Simran Bahadur

Personal information
- Full name: Simran Bahadur
- Born: 13 December 1999 (age 26) New Delhi, India
- Batting: Left-handed
- Bowling: Right-arm medium
- Role: Bowler

International information
- National side: India;
- Only ODI (cap 136): 15 February 2022 v New Zealand
- T20I debut (cap 66): 20 March 2021 v South Africa
- Last T20I: 27 June 2022 v Sri Lanka

Domestic team information
- 2018/19–present: Delhi
- 2022: Velocity

Career statistics
| Competition | WT20I |
| Matches | 6 |
| Runs scored | 10 |
| Batting average | 10.00 |
| 100s/50s | 0/0 |
| Top score | 10 |
| Balls bowled | 90 |
| Wickets | 1 |
| Bowling average | 126.00 |
| 5 wickets in innings | 0 |
| 10 wickets in match | 0 |
| Best bowling | 1/29 |
| Catches/stumpings | 1/– |
- Source: ESPNcricinfo, 9 July 2022

= Simran Bahadur =

Indian cricketer (born 1999)

Simran Bahadur (born 13 December 1999) is an Indian cricketer who plays mainly as a bowler. In February 2021, Bahadur earned her maiden call-up to the India women's cricket team, for their limited overs matches against South Africa. She made her Women's Twenty20 International (WT20I) debut for India, against South Africa, on 20 March 2021.
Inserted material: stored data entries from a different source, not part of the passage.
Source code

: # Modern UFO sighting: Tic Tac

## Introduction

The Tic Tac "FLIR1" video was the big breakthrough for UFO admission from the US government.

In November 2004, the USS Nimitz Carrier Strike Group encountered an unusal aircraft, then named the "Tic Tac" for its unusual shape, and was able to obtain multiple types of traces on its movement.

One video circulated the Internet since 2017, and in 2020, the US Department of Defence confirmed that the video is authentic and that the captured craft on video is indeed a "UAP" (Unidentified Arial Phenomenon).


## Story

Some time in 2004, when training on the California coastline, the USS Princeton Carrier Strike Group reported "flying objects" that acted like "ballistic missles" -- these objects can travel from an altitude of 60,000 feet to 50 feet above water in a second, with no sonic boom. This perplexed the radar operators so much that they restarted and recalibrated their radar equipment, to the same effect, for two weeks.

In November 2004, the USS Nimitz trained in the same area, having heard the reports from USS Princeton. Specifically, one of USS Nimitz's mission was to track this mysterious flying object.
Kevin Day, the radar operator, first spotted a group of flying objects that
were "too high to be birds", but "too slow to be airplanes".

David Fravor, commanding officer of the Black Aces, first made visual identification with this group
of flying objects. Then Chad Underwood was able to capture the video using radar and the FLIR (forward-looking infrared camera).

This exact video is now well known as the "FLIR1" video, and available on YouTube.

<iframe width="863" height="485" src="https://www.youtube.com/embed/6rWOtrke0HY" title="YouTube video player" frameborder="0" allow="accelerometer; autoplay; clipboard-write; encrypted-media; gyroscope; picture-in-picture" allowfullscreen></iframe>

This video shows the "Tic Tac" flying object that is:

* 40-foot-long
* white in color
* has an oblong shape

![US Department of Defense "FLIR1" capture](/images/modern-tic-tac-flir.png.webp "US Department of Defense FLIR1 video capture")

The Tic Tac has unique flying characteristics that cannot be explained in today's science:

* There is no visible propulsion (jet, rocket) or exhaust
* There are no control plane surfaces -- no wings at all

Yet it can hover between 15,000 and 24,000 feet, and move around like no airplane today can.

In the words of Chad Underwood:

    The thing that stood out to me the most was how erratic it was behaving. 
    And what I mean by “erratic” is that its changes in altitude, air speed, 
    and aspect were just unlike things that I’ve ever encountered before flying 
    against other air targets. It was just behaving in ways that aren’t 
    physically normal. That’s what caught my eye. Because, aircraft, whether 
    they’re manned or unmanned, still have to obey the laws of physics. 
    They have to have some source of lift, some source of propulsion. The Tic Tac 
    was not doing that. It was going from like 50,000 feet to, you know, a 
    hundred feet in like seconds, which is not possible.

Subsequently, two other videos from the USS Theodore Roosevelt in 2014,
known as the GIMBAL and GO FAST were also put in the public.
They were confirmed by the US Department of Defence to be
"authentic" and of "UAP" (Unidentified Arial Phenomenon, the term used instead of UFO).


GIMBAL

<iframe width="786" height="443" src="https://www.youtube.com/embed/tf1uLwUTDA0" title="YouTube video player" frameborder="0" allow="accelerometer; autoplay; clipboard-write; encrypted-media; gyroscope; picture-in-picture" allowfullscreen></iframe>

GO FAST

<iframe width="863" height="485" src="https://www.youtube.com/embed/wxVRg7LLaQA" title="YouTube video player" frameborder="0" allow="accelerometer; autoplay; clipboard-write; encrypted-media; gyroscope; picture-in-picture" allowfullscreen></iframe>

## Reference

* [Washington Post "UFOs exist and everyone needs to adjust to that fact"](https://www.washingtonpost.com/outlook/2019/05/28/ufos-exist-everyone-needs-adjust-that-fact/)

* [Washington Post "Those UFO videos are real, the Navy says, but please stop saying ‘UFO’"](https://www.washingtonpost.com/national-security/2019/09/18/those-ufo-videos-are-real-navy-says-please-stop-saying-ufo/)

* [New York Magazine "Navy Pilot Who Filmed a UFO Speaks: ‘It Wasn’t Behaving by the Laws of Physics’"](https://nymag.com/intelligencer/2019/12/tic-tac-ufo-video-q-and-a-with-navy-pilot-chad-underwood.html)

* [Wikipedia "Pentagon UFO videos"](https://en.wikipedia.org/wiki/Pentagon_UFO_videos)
In January 2022, she was named as one of three reserve players in India's team for the 2022 Women's Cricket World Cup in New Zealand. She made her Women's One Day International (WODI) debut on 15 February 2022, against New Zealand.

In December 2023, she was signed by Royal Challengers Bangalore at the Women's Premier League auction, for the 2024 season.